From time to time I've mentioned that my great-grandfather, Calvin Banta, wrote for the Caddo Herald under the pseudonym, Rufe Bolts. Yesterday I came across this item from 1938. (I assume the vine and fig tree reference is from Micah 4:4)
The Caddo Herald
July 15, 1938
Liberty Hill News
We had some improvement in Sunday School last Sunday. Bro. Stince Johnson preached for us at 11 am. He agreed to preach for us every first Sunday. Everybody please keep in mind the date and come.
By the time this gets in print elections will be over and nothing to do but lick our sores and patch up our wounds. This should not be difficult for we’ll have the same officials whether we vote for them or not and if we lose our vote no one needs to know it but ourselves. Your governor will be mine, my governor will be yours, and if one is cheated all will be cheated; so let’s get together behind the man who heads the ticket and all be friends.
We listened to the President speak Saturday afternoon and must say he made some very pointed remarks that we heartily enjoyed; also some that we made bold to disagree with being snugly ensconced in our own domicile more than 150 miles away, protected by the sanctity of our own vine and fig tree, we had no hesitancy in expressing our disapproval of his ideas on the Red River dam and a few other topics of national interest.
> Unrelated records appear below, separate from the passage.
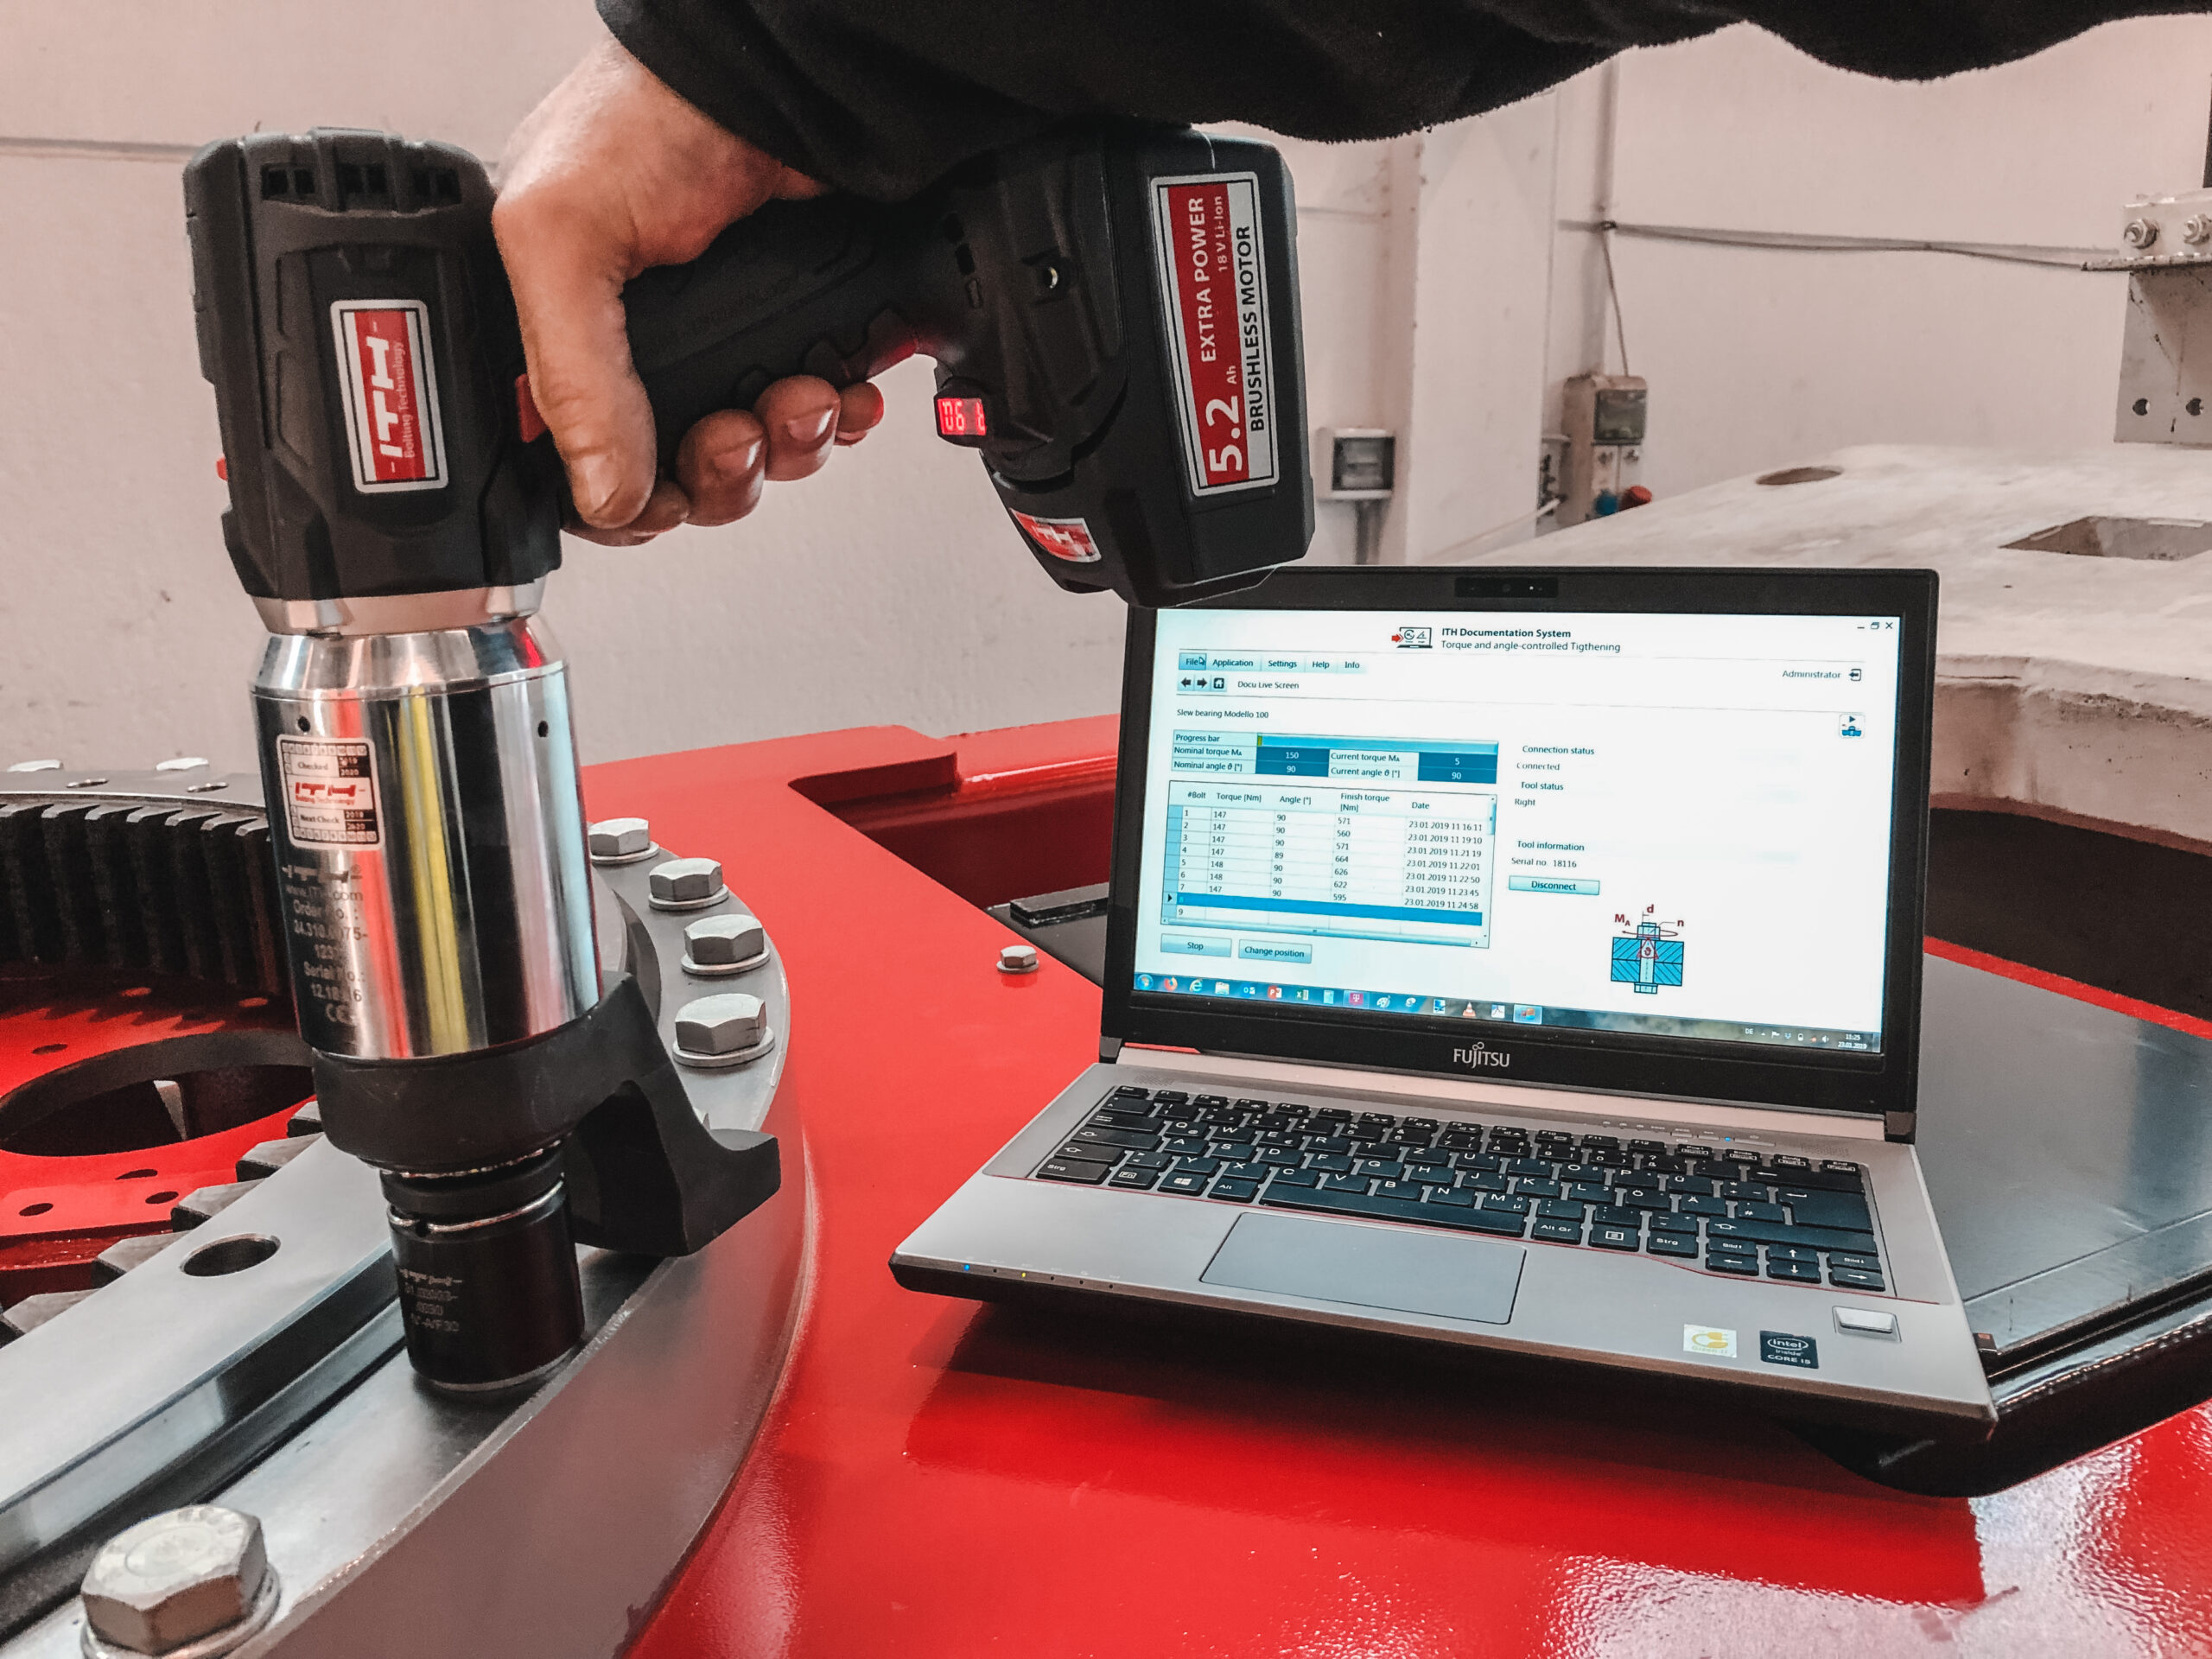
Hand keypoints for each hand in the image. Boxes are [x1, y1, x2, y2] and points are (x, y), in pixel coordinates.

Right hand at [495, 31, 885, 545]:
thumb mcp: (561, 234)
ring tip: (798, 396)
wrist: (778, 76)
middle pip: (671, 476)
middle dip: (716, 474)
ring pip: (749, 458)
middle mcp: (640, 345)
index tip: (659, 497)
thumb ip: (572, 376)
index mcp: (562, 328)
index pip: (572, 461)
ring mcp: (722, 344)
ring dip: (783, 447)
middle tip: (734, 433)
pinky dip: (833, 417)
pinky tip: (840, 390)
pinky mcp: (794, 334)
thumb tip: (601, 494)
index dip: (619, 500)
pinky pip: (812, 418)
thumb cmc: (649, 112)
Anyway, his visit to Oklahoma went over in good shape. We could hear the din and street racket clearly. Rufe Bolts
From a story about FDR’s secret visit to an airplane manufacturing plant in Tulsa during the war: It was Roosevelt's second visit to Oklahoma. The first was in 1938 when he came to campaign for the re-election of Sen. Elmer Thomas, but he deviated from his text and also praised Thomas's political foe, Gov. E.W. Marland. In addition, Roosevelt took a potshot at former Gov. William H. "Alfalfa Bill" Murray and snubbed 1st District U.S. Rep. Wesley Disney, who was on the platform with the president and several other Oklahoma politicians at the July 9 event. The president's appearance at Fairgrounds Park in Oklahoma City was his fifth in Oklahoma during that campaign trip. Roosevelt had made platform talks during brief stops at Wister, McAlester, Holdenville and Shaw nee before arriving in Oklahoma City. Gov. Marland, who was running against Thomas for the Senate seat, had called on Oklahomans on the eve of Roosevelt's visit not to "surrender" to the president at the polls. "It's a question whether Oklahoma wants to assert its constitutional right to select its own senator or whether it wants to surrender that right to the chief executive," Marland had said. Despite Marland's blast, the president included the governor and Sen. Josh Lee in his "few kind words" that had been scheduled for Thomas. He made his praise of Thomas a bit stronger, however, saying "Sen. Thomas has been of enormous help in keeping me informed of the needs of the people of Oklahoma." Deviating from his text, Roosevelt referred to Democrat Murray as a "nationally known Republican." Disney, a Tulsa Democrat, was astounded because Roosevelt failed to mention him and credited Thomas and Lee for the Grand River Dam. Disney said that "the only thing Thomas ever did was to oppose the dam." Disney said he had spent seven years working on funding for the dam and Lee "never knew anything about it." He also pointed out that Thomas had said a few months earlier that Disney deserved all the credit for the dam because he (Thomas) had nothing to do with it. It was one of the most unusual elections in Oklahoma history.